Task instructions: Look for "buttons" in the records and copy every line that has it.

Data records:
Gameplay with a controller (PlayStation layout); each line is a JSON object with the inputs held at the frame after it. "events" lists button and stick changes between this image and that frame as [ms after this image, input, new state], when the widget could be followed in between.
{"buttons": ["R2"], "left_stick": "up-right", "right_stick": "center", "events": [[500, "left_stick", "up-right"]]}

---

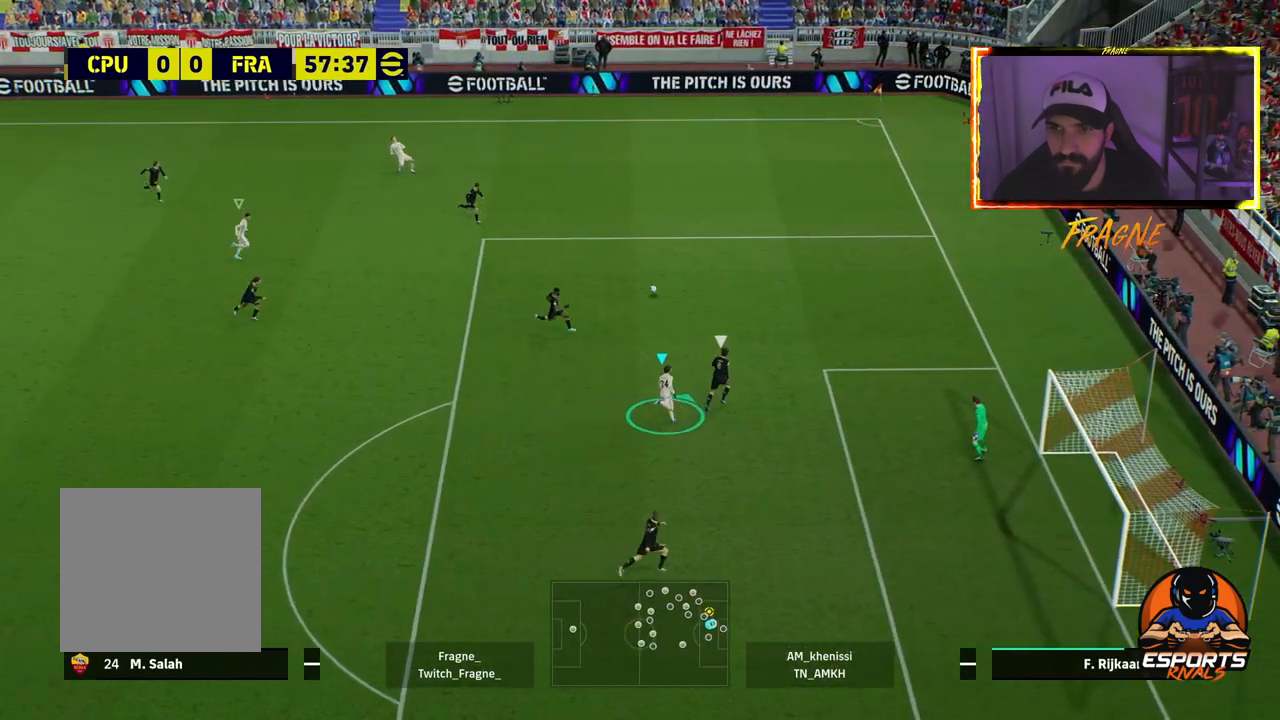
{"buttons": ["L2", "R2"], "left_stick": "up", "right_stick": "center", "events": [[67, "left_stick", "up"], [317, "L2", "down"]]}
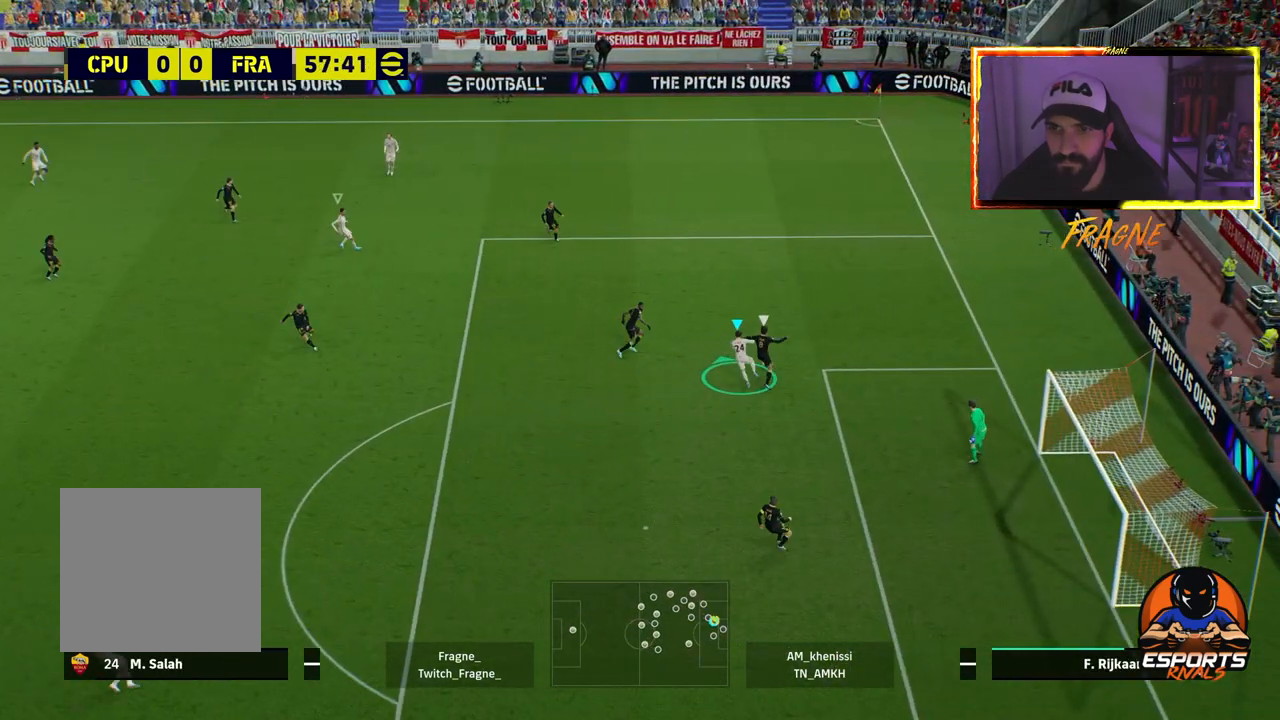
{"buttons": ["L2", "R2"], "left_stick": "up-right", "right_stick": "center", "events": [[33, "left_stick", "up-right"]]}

Problem solution:
{"buttons": ["R2"], "left_stick": "up-right", "right_stick": "center", "events": [[500, "left_stick", "up-right"]]}
{"buttons": ["L2", "R2"], "left_stick": "up", "right_stick": "center", "events": [[67, "left_stick", "up"], [317, "L2", "down"]]}
{"buttons": ["L2", "R2"], "left_stick": "up-right", "right_stick": "center", "events": [[33, "left_stick", "up-right"]]}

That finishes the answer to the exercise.